Some other denominations have standards for medical care that may not be strictly science-based. But the Catholic Church both imposes the most stringent limitations on medical practice, and casts the largest shadow over American healthcare through the scale of its hospital ownership — four of the 10 largest healthcare systems in the country are Catholic-affiliated. (Hoag was founded by Presbyterians, a denomination that imposes no major restrictions on care.)
The Catholic Church exercises its authority through the Ethical and Religious Directives for Catholic Health Care Services (ERDs), a product not of doctors but the U.S. Conference of Catholic Bishops.

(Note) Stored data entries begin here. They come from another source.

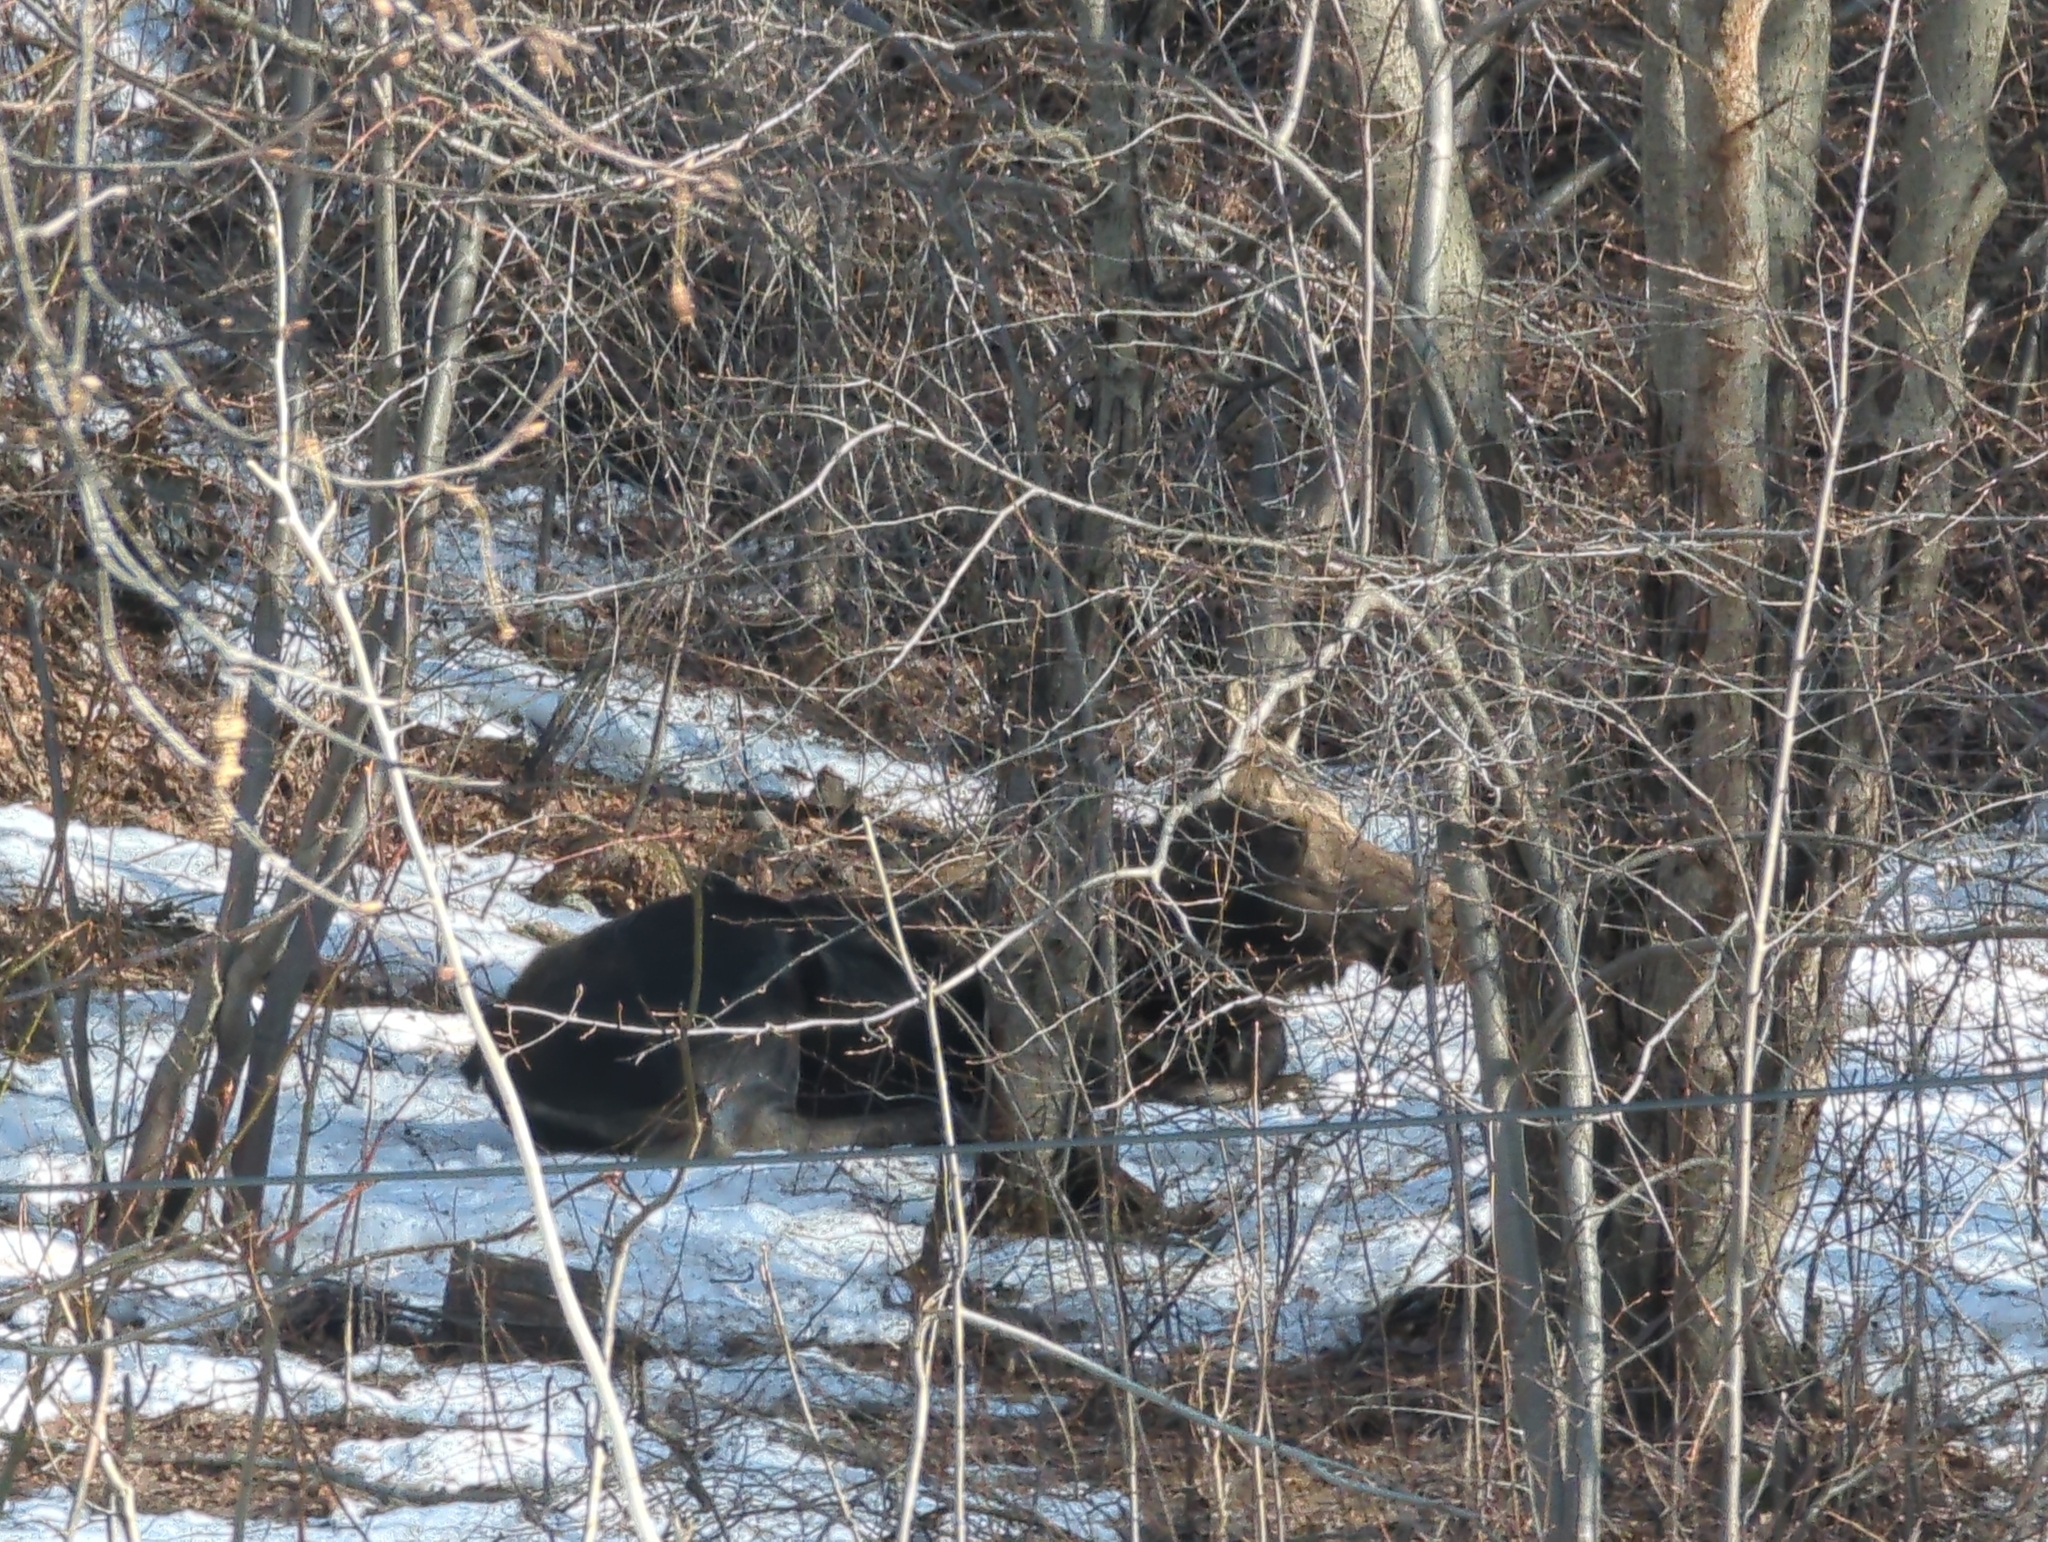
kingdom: Animalia
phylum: Chordata
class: Mammalia
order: Artiodactyla
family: Cervidae
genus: Alces
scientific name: Alces alces
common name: Moose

The ERDs vest ultimate authority over medical practice in Catholic facilities in local bishops. Some Catholic-affiliated hospitals are subject not to the ERDs but a slimmed-down version known as the Statement of Common Values. Both versions bar abortions.
Wexler’s statement doesn’t mention the ERDs or defend Catholic restrictions on medical care, which after all are among the reasons for Hoag’s desire to dissolve the partnership.
But by blaming Hoag for the discord, he’s doing a disservice to Hoag and to the entire Orange County community. The community deserves a full picture of why Hoag wants to disaffiliate from Providence and how Providence continues to interfere in its services.
Instead, what the community just received from Providence is more evidence for why these two organizations will be stronger apart, not together.